Meşhur atasözümüz der ki, "Kalabalıkta artistlik yapanın, tenhada özrü kabul olmaz!" Bunu unutmuşlar.

Şaka yapmışlar, kız arkadaşlarına hava atmışlar!

2 biraya veya 3 kuruşa ortalığı cehenneme çevirdiler. Onca arabayı, onca işyerini şakacıktan yakmışlar. Kız arkadaşlarına hava atmak için kepçe kaçırmış, TOMA gaspetmişler!

Onlar geniş geniş şaka yapsın ve kız arkadaşlarına hava atsın diye faizler bir hafta 3 puan artarak yüzde 3'ten yüzde 7'ye yükseldi. Onlar şaka yapsın diye, onlar kız arkadaşlarına hava atsın diye onca kişi hayatını yitirdi!

50 bin kişiyle polise artislik yaparken iyiydi. Hadi şimdi hakime de, "At bakalım, at bakalım içeri at bakalım. Cübbeni çıkar kürsüyü bırak, delikanlı kim bakalım" desene devrimci?

Duvarlara "Zulüm 1453'te başladı" diye yazmak, inançlı kesimle alay etmek için inşaat duvarlarına, "İnşaat ya resulallah" diye alaycı aforizmalar karalamak, koro halinde ülkenin başbakanının karısına ve annesine küfretmek kolaydı.

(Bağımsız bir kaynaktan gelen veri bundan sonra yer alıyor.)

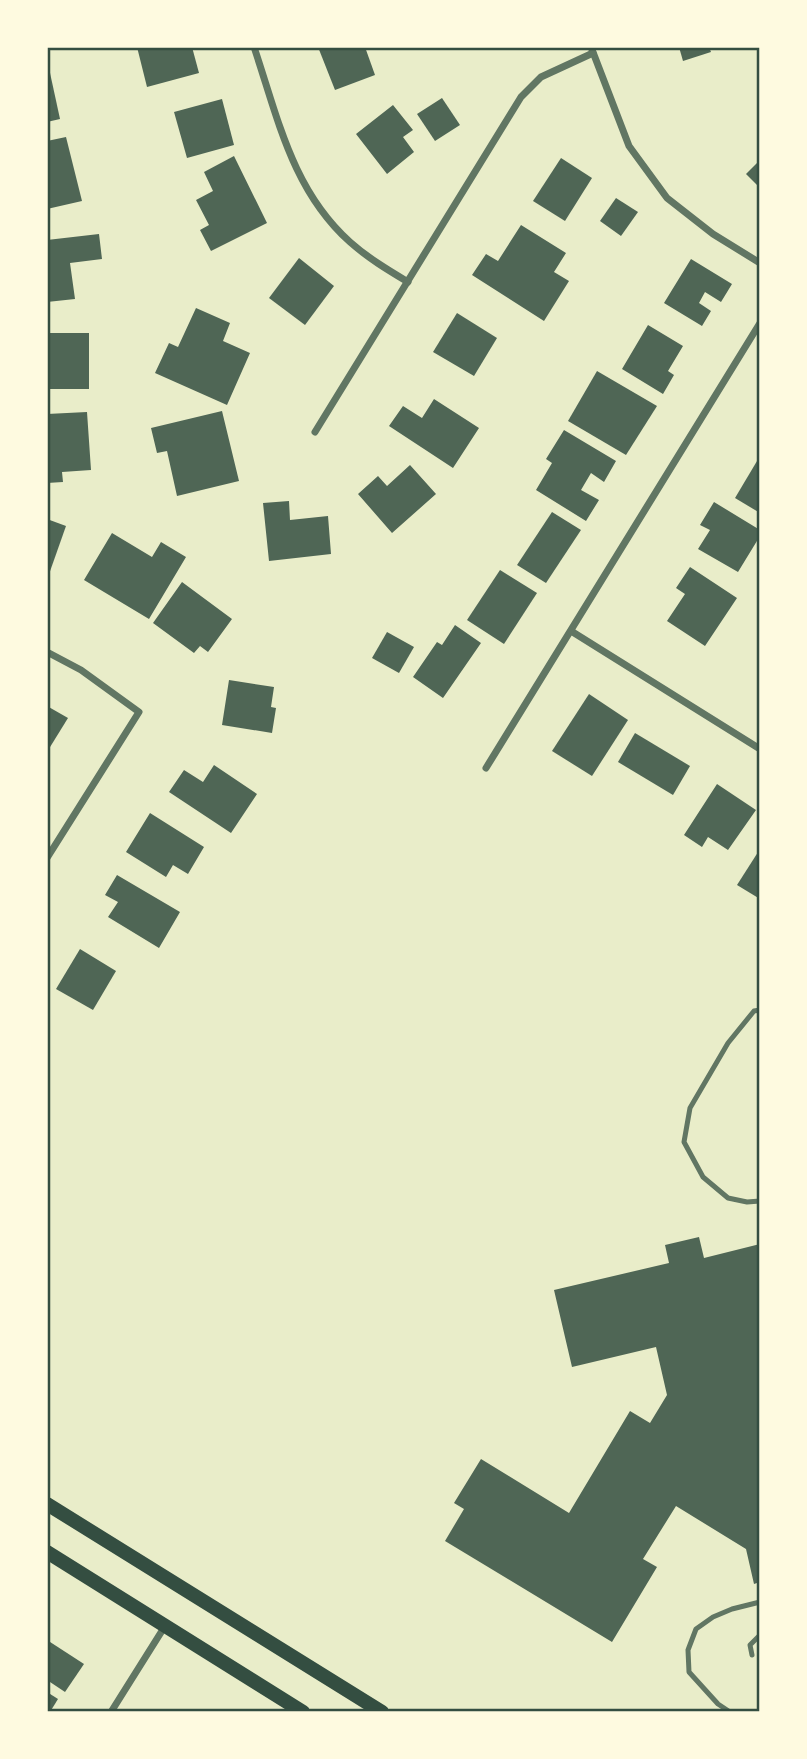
<svg xmlns="http://www.w3.org/2000/svg" width="807" height="1759" font-family="'IBM Plex Sans',sans-serif">
  <rect width="100%" height="100%" fill="#e9edc9"/>
  <g fill="#4f6655">
    <path d="M137,47H192L199,73L147,87Z"/>
    <path d="M318,47H365L375,75L335,90Z"/>
    <path d="M679,47H709L711,52L683,61Z"/>
    <path d="M47,59L60,119L47,122Z"/>
    <path d="M442,98L460,125L435,141L417,114Z"/>
    <path d="M222,99L234,145L187,158L174,112Z"/>
    <path d="M393,105L413,130L403,137L414,152L387,174L356,134Z"/>
    <path d="M66,137L82,201L47,209V141Z"/>
    <path d="M234,156L267,223L211,251L200,230L209,225L196,200L213,191L204,172Z"/>
    <path d="M561,158L592,178L565,221L533,201Z"/>
    <path d="M760,160V188L746,174Z"/>
    <path d="M616,198L638,212L621,236L600,221Z"/>
    <path d="M521,225L566,253L554,272L569,281L544,321L472,275L486,254L498,261Z"/>
    <path d="M99,234L102,259L70,263L75,299L47,302V240Z"/>
    <path d="M299,258L334,286L305,325L269,298Z"/>
    <path d="M691,259L732,284L721,302L705,292L699,303L711,311L702,326L664,303Z"/>
    <path d="M196,308L230,323L223,341L250,353L227,405L155,373L169,343L178,347Z"/>
    <path d="M457,313L497,338L474,376L433,352Z"/>
    <path d="M648,325L683,346L668,371L674,375L663,394L622,369Z"/>
    <path d="M47,333H89V389H50Z"/>
    <path d="M597,371L657,406L626,455L568,421Z"/>
    <path d="M434,399L479,428L453,468L389,426L403,406L422,418Z"/>
    <path d="M222,411L239,481L177,496L167,451L157,453L151,428Z"/>
    <path d="M87,412L91,470L62,472L63,482L47,483V414Z"/>
    <path d="M564,430L616,461L604,482L591,473L581,490L599,500L586,521L536,490L552,463L546,459Z"/>
    <path d="M760,456V513L735,498Z"/>
    <path d="M410,465L436,494L392,533L358,494L378,476L387,486Z"/>
    <path d="M289,501L290,520L328,516L331,554L269,561L263,503Z"/>
    <path d="M714,502L760,530V536L738,572L698,549L710,530L700,525Z"/>
    <path d="M552,512L581,530L546,583L517,565Z"/>
    <path d="M47,519L66,526L48,577H47Z"/>
    <path d="M112,533L152,557L161,542L186,557L149,619L84,580Z"/>
    <path d="M690,567L737,598L705,646L667,621L685,594L676,588Z"/>
    <path d="M500,570L537,593L504,644L467,620Z"/>
    <path d="M182,582L232,619L208,652L200,646L194,653L153,623Z"/>
    <path d="M455,625L481,643L443,698L413,677L437,642L442,645Z"/>
    <path d="M387,632L414,647L399,673L372,658Z"/>
    <path d="M229,680L274,687L271,707L276,708L272,733L222,725Z"/>
    <path d="M589,694L628,720L592,776L552,751Z"/>
    <path d="M47,706L68,718L47,752Z"/>
    <path d="M635,733L690,766L673,795L618,762Z"/>
    <path d="M214,765L257,794L231,833L169,792L184,770L203,782Z"/>
    <path d="M717,784L756,810L728,850L708,837L702,847L684,835Z"/>
    <path d="M150,813L204,847L188,874L173,865L166,877L126,852Z"/>
    <path d="M760,849V899L737,885Z"/>
    <path d="M117,875L180,912L159,948L108,917L118,902L105,895Z"/>
    <path d="M80,949L116,971L93,1010L56,989Z"/>
    <path d="M699,1237L704,1258L760,1244V1582L754,1584L746,1549L676,1506L643,1559L657,1567L612,1642L445,1541L464,1509L454,1503L481,1459L569,1513L630,1411L650,1423L667,1395L656,1347L572,1367L554,1290L669,1263L665,1245Z"/>
    <path d="M47,1640L84,1664L65,1692L47,1680Z"/>
    <path d="M47,1692L58,1699L50,1712H47Z"/>
  </g>
  <g fill="none" stroke-linecap="round" stroke-linejoin="round">
    <g stroke="#617663" stroke-width="5">
      <path d="M760,1010L754,1011L728,1043L690,1108L684,1142L703,1177L728,1198L747,1202L760,1201"/>
      <path d="M752,1655L750,1645L760,1635"/>
      <path d="M730,1712L718,1704L689,1672L688,1650L696,1629L713,1617L732,1609L760,1602"/>
    </g>
    <g stroke="#617663" stroke-width="7">
      <path d="M254,47C278,118 292,190 350,242C368,258 388,270 408,282"/>
      <path d="M591,47L629,146L667,198L713,234L760,263"/>
      <path d="M315,432L521,97L541,77L593,53"/>
      <path d="M571,631L760,749"/>
      <path d="M47,652L81,670L139,712L47,858"/>
      <path d="M486,768L760,323"/>
      <path d="M111,1712L165,1626"/>
    </g>
    <g stroke="#344e41" stroke-width="14">
      <path d="M47,1504L382,1712"/>
      <path d="M47,1552L303,1712"/>
    </g>
  </g>
  <rect width="807" height="1759" fill="none" stroke="#fefae0" stroke-width="98"/>
  <rect x="49" y="49" width="709" height="1661" fill="none" stroke="#344e41" stroke-width="2.5"/>
</svg>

Şimdi şaka sırası hakimde!... Adam karısına hava atmak için size şöyle bi 30 yıl verirse darılmaca gücenmece yok tamam mı?

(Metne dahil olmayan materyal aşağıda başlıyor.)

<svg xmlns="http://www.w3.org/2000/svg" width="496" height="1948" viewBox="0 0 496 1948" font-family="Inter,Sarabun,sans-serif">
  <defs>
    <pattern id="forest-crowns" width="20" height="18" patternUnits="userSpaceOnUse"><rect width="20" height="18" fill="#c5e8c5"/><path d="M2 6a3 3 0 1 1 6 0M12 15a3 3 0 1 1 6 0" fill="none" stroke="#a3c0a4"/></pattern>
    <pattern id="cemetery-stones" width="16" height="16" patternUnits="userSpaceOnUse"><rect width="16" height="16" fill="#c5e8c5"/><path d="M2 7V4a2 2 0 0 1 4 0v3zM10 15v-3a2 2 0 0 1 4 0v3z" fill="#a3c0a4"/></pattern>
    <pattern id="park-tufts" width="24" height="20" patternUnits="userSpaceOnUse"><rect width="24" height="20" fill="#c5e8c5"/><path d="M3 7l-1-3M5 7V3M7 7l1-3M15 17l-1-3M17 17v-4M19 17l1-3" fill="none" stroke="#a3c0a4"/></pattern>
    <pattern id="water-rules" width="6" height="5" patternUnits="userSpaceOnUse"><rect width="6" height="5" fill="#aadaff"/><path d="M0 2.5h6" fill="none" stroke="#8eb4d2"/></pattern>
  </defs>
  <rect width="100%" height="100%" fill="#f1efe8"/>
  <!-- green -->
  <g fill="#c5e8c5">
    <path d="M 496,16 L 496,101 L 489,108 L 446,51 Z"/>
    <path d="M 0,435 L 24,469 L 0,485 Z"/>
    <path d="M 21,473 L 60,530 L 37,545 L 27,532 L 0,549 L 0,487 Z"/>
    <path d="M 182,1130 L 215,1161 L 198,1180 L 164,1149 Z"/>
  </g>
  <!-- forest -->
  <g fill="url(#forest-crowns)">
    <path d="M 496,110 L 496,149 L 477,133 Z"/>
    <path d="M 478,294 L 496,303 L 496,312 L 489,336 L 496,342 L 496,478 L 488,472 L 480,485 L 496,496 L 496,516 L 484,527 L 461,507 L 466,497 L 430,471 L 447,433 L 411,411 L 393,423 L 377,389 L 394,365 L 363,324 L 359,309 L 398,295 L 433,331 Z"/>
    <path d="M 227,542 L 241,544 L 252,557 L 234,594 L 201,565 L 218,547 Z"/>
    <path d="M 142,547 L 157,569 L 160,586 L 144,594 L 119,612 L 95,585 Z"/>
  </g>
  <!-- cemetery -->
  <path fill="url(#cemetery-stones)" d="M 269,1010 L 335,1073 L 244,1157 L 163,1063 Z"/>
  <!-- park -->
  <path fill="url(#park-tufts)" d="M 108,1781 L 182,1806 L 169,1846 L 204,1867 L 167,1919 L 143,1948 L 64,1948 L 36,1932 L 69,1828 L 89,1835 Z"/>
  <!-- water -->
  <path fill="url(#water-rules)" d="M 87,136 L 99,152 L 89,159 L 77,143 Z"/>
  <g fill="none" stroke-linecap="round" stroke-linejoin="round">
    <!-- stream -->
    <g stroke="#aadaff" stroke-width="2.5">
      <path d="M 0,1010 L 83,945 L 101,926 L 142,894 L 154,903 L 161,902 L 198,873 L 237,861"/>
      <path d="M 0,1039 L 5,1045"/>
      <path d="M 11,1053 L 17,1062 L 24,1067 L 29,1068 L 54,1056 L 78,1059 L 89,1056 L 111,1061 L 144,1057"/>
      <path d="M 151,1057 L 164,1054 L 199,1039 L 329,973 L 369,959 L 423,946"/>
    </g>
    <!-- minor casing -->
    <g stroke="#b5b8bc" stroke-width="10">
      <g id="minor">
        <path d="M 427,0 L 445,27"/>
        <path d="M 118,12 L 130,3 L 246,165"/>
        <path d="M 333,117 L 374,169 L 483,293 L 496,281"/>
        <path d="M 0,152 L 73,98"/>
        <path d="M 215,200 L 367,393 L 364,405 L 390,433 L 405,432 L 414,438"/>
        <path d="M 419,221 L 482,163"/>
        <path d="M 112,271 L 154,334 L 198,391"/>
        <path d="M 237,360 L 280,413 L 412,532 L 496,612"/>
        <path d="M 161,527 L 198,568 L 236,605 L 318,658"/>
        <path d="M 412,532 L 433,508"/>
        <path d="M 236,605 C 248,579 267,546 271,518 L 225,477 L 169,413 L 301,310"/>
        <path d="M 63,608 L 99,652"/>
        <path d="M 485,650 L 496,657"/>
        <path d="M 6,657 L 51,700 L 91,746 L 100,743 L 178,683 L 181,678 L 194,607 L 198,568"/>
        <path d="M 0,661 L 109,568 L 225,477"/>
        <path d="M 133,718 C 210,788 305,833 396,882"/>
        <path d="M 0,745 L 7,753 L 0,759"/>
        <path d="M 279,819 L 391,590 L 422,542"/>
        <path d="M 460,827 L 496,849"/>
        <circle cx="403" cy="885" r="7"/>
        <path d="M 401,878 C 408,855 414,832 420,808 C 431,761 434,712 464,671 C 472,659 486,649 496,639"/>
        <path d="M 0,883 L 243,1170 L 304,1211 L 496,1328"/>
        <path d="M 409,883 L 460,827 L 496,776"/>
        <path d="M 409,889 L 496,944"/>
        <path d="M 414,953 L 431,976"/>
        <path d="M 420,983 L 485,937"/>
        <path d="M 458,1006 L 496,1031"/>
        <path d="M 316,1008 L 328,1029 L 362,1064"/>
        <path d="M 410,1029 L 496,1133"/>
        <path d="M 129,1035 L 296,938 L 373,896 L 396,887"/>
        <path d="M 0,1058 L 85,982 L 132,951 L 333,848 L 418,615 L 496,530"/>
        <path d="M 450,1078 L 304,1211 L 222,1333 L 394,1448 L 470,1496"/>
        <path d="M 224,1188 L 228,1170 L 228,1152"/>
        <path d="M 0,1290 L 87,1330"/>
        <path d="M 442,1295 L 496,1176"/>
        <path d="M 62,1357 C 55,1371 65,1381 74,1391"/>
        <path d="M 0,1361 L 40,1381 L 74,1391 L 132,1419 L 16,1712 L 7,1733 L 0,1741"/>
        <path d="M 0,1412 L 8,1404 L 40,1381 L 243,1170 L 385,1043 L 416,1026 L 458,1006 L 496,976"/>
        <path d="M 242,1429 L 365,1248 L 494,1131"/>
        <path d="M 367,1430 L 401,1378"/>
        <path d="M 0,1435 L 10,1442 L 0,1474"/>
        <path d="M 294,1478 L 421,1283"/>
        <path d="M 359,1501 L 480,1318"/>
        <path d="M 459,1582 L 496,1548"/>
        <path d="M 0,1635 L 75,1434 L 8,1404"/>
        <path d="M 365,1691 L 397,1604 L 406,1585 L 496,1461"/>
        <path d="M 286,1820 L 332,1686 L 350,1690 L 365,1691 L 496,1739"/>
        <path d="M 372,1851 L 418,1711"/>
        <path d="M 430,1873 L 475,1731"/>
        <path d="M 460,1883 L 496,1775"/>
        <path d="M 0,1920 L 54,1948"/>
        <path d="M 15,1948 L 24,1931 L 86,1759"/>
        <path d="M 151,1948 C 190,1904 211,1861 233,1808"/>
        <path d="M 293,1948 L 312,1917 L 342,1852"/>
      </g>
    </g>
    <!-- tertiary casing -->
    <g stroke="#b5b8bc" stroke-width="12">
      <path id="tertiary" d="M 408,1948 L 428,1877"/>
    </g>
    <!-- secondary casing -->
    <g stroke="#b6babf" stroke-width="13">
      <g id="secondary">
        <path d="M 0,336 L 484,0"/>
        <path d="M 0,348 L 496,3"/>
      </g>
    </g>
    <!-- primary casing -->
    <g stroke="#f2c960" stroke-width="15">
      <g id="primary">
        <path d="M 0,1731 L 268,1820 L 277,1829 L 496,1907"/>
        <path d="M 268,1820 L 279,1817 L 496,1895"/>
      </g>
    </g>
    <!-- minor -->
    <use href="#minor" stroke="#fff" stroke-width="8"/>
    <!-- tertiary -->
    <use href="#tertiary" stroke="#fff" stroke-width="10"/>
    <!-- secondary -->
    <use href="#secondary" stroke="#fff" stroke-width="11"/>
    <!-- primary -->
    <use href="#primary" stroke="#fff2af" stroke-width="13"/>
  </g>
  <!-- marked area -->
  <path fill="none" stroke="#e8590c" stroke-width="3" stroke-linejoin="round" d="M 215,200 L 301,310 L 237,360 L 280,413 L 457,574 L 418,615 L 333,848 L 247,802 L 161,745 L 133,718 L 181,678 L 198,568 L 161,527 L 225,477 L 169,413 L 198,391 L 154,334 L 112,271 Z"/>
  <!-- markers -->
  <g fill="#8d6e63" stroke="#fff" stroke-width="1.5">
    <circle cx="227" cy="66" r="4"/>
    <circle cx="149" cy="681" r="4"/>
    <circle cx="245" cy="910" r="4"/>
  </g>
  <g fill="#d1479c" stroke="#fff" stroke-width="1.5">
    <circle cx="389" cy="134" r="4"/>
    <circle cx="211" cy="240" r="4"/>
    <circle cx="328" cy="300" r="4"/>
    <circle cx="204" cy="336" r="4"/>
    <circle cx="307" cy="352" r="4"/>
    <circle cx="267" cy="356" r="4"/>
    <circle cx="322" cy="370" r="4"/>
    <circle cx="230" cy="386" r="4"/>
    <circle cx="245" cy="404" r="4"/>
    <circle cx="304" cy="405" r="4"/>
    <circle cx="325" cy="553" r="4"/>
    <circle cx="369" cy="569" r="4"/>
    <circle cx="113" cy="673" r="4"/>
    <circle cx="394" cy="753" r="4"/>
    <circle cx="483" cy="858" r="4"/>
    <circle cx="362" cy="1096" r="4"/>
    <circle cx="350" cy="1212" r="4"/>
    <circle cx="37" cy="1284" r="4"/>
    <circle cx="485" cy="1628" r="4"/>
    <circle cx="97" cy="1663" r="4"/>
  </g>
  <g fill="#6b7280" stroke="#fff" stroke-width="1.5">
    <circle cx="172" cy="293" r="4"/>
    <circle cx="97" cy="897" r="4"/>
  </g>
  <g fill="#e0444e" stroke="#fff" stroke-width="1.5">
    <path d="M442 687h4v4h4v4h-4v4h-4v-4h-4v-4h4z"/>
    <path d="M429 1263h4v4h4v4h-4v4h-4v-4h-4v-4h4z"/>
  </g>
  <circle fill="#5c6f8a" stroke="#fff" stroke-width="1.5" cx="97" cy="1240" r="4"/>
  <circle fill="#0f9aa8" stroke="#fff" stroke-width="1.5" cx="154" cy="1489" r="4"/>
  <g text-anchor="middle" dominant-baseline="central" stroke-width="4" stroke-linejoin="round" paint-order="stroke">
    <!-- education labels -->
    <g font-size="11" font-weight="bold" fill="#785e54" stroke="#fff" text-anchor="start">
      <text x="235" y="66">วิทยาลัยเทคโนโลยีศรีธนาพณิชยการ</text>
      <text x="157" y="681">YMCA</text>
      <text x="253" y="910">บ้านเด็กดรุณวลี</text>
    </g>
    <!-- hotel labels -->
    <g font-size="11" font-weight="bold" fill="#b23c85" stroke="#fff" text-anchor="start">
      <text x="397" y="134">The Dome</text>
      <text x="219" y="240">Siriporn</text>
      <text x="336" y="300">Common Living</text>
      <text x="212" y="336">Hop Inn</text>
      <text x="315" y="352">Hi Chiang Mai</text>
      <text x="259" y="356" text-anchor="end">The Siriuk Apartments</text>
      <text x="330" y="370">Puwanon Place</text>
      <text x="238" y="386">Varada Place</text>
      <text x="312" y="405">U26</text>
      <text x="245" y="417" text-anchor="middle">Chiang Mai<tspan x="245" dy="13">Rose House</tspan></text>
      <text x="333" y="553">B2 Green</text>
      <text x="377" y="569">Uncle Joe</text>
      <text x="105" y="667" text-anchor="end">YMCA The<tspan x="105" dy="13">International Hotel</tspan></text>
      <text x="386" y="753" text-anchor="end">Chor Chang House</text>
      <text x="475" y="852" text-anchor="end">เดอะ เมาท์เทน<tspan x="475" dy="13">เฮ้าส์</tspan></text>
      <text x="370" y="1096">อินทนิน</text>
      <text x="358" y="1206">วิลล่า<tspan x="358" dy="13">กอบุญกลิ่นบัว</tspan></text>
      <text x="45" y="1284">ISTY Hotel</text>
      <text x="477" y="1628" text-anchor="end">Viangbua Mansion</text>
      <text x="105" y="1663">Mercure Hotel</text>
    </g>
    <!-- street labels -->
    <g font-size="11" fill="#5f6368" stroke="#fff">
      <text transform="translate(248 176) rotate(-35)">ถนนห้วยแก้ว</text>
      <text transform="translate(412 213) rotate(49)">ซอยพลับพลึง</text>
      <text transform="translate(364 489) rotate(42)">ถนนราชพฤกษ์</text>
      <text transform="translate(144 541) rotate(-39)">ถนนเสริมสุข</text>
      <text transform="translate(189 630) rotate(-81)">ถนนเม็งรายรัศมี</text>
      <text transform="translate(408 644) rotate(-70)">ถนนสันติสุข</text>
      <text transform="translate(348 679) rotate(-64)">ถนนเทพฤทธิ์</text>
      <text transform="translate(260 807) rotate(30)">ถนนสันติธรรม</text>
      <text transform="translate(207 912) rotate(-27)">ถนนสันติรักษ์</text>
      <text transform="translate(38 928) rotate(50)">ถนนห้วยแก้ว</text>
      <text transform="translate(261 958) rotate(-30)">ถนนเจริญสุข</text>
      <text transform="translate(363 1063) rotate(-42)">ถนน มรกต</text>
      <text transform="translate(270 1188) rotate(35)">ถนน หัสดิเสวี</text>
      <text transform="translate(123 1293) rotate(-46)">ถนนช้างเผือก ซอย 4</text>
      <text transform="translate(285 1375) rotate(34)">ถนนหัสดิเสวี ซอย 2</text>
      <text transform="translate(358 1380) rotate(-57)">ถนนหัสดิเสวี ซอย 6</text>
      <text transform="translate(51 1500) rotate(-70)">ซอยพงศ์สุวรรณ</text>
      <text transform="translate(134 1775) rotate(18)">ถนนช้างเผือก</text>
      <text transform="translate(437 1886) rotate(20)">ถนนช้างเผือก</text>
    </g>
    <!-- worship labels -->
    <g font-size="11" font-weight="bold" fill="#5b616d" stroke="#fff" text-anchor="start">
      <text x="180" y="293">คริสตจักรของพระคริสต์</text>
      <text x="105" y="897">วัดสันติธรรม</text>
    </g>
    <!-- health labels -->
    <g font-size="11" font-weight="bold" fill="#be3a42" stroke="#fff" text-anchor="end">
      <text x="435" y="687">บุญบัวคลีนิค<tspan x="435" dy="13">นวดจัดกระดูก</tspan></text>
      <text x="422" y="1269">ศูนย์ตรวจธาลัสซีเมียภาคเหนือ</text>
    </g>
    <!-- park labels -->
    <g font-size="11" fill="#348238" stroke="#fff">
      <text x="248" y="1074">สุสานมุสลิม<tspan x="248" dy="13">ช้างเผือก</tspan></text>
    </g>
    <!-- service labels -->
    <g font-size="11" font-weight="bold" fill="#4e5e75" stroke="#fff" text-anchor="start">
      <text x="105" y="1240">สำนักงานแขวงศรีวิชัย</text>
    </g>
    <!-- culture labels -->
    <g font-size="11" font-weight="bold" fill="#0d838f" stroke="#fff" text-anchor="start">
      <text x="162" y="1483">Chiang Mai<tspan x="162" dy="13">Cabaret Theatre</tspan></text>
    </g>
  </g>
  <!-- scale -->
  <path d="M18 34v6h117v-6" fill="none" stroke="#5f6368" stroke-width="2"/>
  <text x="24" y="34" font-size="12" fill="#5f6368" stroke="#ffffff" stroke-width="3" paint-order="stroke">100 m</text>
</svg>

Hem sizin için de iyi bir tecrübe olur fena mı? Silivri'de espri yeteneğinizi epey bir geliştirirsiniz. Bu sırada siz içerideyken kız arkadaşınız başka erkeklerle şakalaşacak, başka erkekler onunla gezerek size hava atacak ama olsun!

Ciddiye almayın yahuuu, şakacıktan diyorum!

*****

Bu yazdıklarımı ağır bulanlar olabilir. Sözüm o günlerde meydanlara çıkıp demokratik protesto hakkını şiddete bulaşmadan kullananlara değil.

Ama vergisini benim ödediğim araçları yakanlara, ülkemin bayrağını ateşe verenlere, ülkemin polisine teröristlerle bir olup saldıranlara, onları durdurmak için mücadele eden kesime kağıda kaleme gelmez küfür ve hakaretlerle sayıp sövenlere hem vallahi hem billahi acımıyorum, acımayacağım.

Ülkesini İngiliz Amerikan gazetelerine satanlara acırsam Allah beni kahru perişan eylesin.

Evet, ağır konuşuyorum...

Çünkü Gezi ayaklanması sırasında beni takip edenler iyi hatırlar. Günlerce, haftalarca yalvardım.

"Çocuklar yapmayın! Çocuklar sizi sahaya dökenler ortadan yok olacak. Çocuklar bu bir oyun ve bu oyunda kaybedenler sizler olacaksınız" diye yakardım.

Payıma düşen, sadece tehditler, küfürler ve hakaretler oldu.

Bu olay asla unutulmamalı ve gelecek nesillere de unutturulmamalı. Unutulduğu gün bu ülkede yine böyle darbe ayaklanmaları olur.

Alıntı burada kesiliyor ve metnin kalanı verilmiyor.